Wednesday, January 29, 2020

A Pop Of Tradition

Everyone is always proud of their heritage, including their culinary one. What better way to celebrate and enlighten the community  than with a restaurant highlighting different recipes and ingredients. It's happening - but with pop up eateries in dining rooms, formal and not so formal across the New York City area.It's a way of getting the flavor out there but without the high operating costs.

Regular contributor Amelia Nierenberg wrote about this growing trend in today's New York Times Food section.Home chefs literally - from all backgrounds are discovering their culinary roots and sharing them for a price. It's a fun way to connect with other of the same background along with introducing others to new dishes and tastes. These are happening in not just dining rooms  but also in dorm rooms and even barns. It's not a new phenomena. They have roots in 20th Century supper clubs, the food trucks where where laborers bought their lunches and homes where civil rights leaders were fed. The Great Recession of 2008 closed many restaurants, leaving their chefs turning to pop ups to remain solvent.This new breed is charging for them, however the pop ups are not money makers. Most advertise on Instagram and and sell tickets on line. The food offered reflect  different heritages. There is Trinidadian and Cambodian, Columbian and African-American cuisines. There is also pop up restaurants  featuring the foods of Congo and Venezuela.

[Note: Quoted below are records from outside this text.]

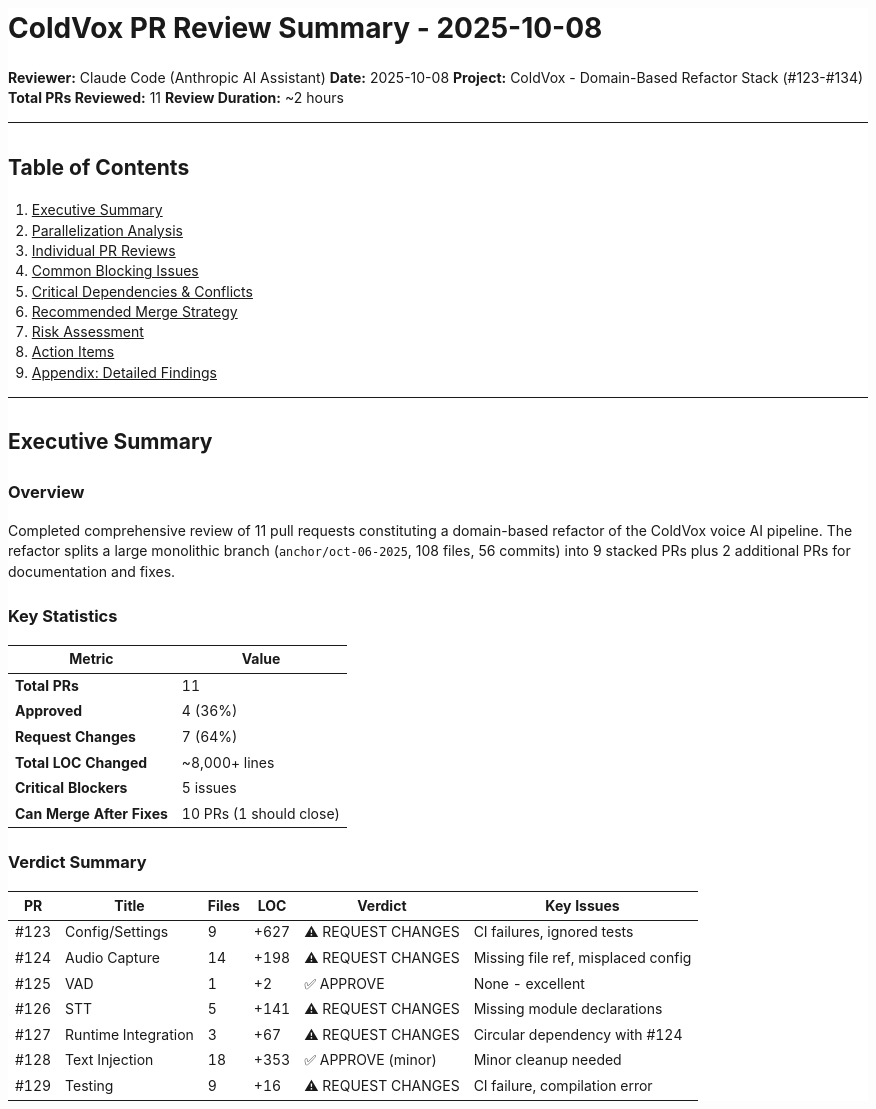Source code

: # ColdVox PR Review Summary - 2025-10-08

**Reviewer:** Claude Code (Anthropic AI Assistant)
**Date:** 2025-10-08
**Project:** ColdVox - Domain-Based Refactor Stack (#123-#134)
**Total PRs Reviewed:** 11
**Review Duration:** ~2 hours

---

## Table of Contents

1. [Executive Summary](#executive-summary)
2. [Parallelization Analysis](#parallelization-analysis)
3. [Individual PR Reviews](#individual-pr-reviews)
4. [Common Blocking Issues](#common-blocking-issues)
5. [Critical Dependencies & Conflicts](#critical-dependencies--conflicts)
6. [Recommended Merge Strategy](#recommended-merge-strategy)
7. [Risk Assessment](#risk-assessment)
8. [Action Items](#action-items)
9. [Appendix: Detailed Findings](#appendix-detailed-findings)

---

## Executive Summary

### Overview

Completed comprehensive review of 11 pull requests constituting a domain-based refactor of the ColdVox voice AI pipeline. The refactor splits a large monolithic branch (`anchor/oct-06-2025`, 108 files, 56 commits) into 9 stacked PRs plus 2 additional PRs for documentation and fixes.

### Key Statistics

| Metric | Value |
|--------|-------|
| **Total PRs** | 11 |
| **Approved** | 4 (36%) |
| **Request Changes** | 7 (64%) |
| **Total LOC Changed** | ~8,000+ lines |
| **Critical Blockers** | 5 issues |
| **Can Merge After Fixes** | 10 PRs (1 should close) |

### Verdict Summary

| PR | Title | Files | LOC | Verdict | Key Issues |
|----|-------|-------|-----|---------|------------|
| #123 | Config/Settings | 9 | +627 | ⚠️ REQUEST CHANGES | CI failures, ignored tests |
| #124 | Audio Capture | 14 | +198 | ⚠️ REQUEST CHANGES | Missing file ref, misplaced config |
| #125 | VAD | 1 | +2 | ✅ APPROVE | None - excellent |
| #126 | STT | 5 | +141 | ⚠️ REQUEST CHANGES | Missing module declarations |
| #127 | Runtime Integration | 3 | +67 | ⚠️ REQUEST CHANGES | Circular dependency with #124 |
| #128 | Text Injection | 18 | +353 | ✅ APPROVE (minor) | Minor cleanup needed |
| #129 | Testing | 9 | +16 | ⚠️ REQUEST CHANGES | CI failure, compilation error |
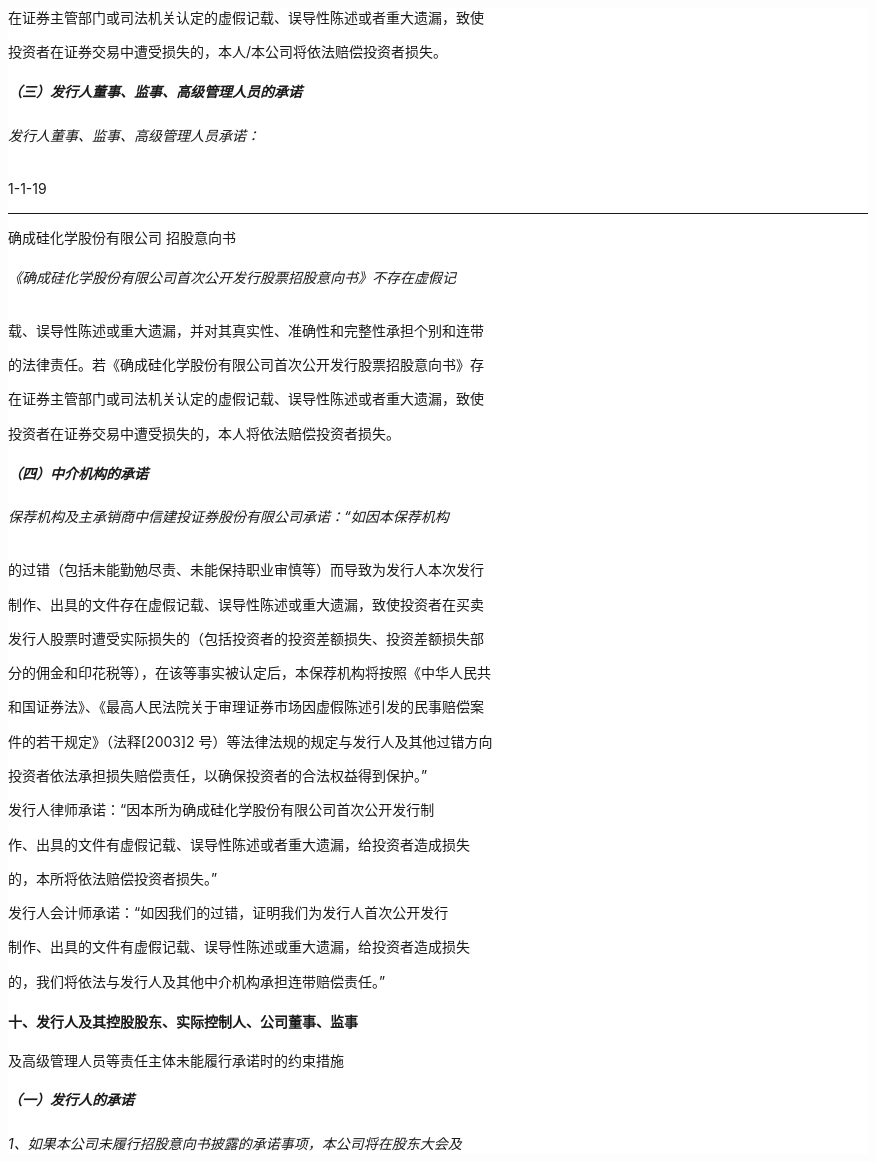  在证券主管部门或司法机关认定的虚假记载、误导性陈述或者重大遗漏，致使

 投资者在证券交易中遭受损失的，本人/本公司将依法赔偿投资者损失。

##### （三）发行人董事、监事、高级管理人员的承诺

###### 发行人董事、监事、高级管理人员承诺：

1-1-19


-----

确成硅化学股份有限公司 招股意向书

###### 《确成硅化学股份有限公司首次公开发行股票招股意向书》不存在虚假记

 载、误导性陈述或重大遗漏，并对其真实性、准确性和完整性承担个别和连带

 的法律责任。若《确成硅化学股份有限公司首次公开发行股票招股意向书》存

 在证券主管部门或司法机关认定的虚假记载、误导性陈述或者重大遗漏，致使

 投资者在证券交易中遭受损失的，本人将依法赔偿投资者损失。

##### （四）中介机构的承诺

###### 保荐机构及主承销商中信建投证券股份有限公司承诺：“如因本保荐机构

 的过错（包括未能勤勉尽责、未能保持职业审慎等）而导致为发行人本次发行

 制作、出具的文件存在虚假记载、误导性陈述或重大遗漏，致使投资者在买卖

 发行人股票时遭受实际损失的（包括投资者的投资差额损失、投资差额损失部

 分的佣金和印花税等），在该等事实被认定后，本保荐机构将按照《中华人民共

 和国证券法》、《最高人民法院关于审理证券市场因虚假陈述引发的民事赔偿案

 件的若干规定》（法释[2003]2 号）等法律法规的规定与发行人及其他过错方向

 投资者依法承担损失赔偿责任，以确保投资者的合法权益得到保护。”

 发行人律师承诺：“因本所为确成硅化学股份有限公司首次公开发行制

 作、出具的文件有虚假记载、误导性陈述或者重大遗漏，给投资者造成损失

 的，本所将依法赔偿投资者损失。”

 发行人会计师承诺：“如因我们的过错，证明我们为发行人首次公开发行

 制作、出具的文件有虚假记载、误导性陈述或重大遗漏，给投资者造成损失

 的，我们将依法与发行人及其他中介机构承担连带赔偿责任。”

#### 十、发行人及其控股股东、实际控制人、公司董事、监事

 及高级管理人员等责任主体未能履行承诺时的约束措施

##### （一）发行人的承诺

###### 1、如果本公司未履行招股意向书披露的承诺事项，本公司将在股东大会及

Some chefs such as Leigh-Ann Martin went to Trinidad, not just to escape the New York winters but also reconnect with her Trinidadian culinary history. She also visited other islands such as Grenada and Barbados, bringing their recipes to her Union City, New Jersey apartment.From there she created Table For Four, an $85 dining experience.One dinner was beach side themed, with fruit sellers and even soccer games. On a closer to home theme, Omar Tate creates an American meal with six courses with a nod to Philadelphia where he was raised and North Carolina. There was one dish, chicken croquettes with rose hip jelly which is what black caterers and chefs served to their white clients. For a more exotic fare there is Stephanie Bonnin's Le Tropi in Brooklyn. A trained chef, she recently drew on flavors from Colombian's Pacific Coast. There was shrimp with encocado, a coconut sauce. Cambodian food is made at the pop up Kreung run by mother and daughter Kim Eng Mann and  Chincayriya Un in Rhode Island and the Catskills. Linda A. Sebisaho brings her native Congolese cooking in Linda A.Cooks where there are such dishes as chikwangue, a fermented cassava paste along with sakasaka,a stew made from the cassava leaves that also has catfish and grilled goat.  For those who love Venezuelan cuisine, then book a small table at Mercedes Golip's pop up where you can get ham stuffed bread and tamales.

Pop up restaurants are a great way of introducing your heritage to the community. It brings chefs closer to their past and sets their futures. They also bring good and different cuisines to food lovers all over.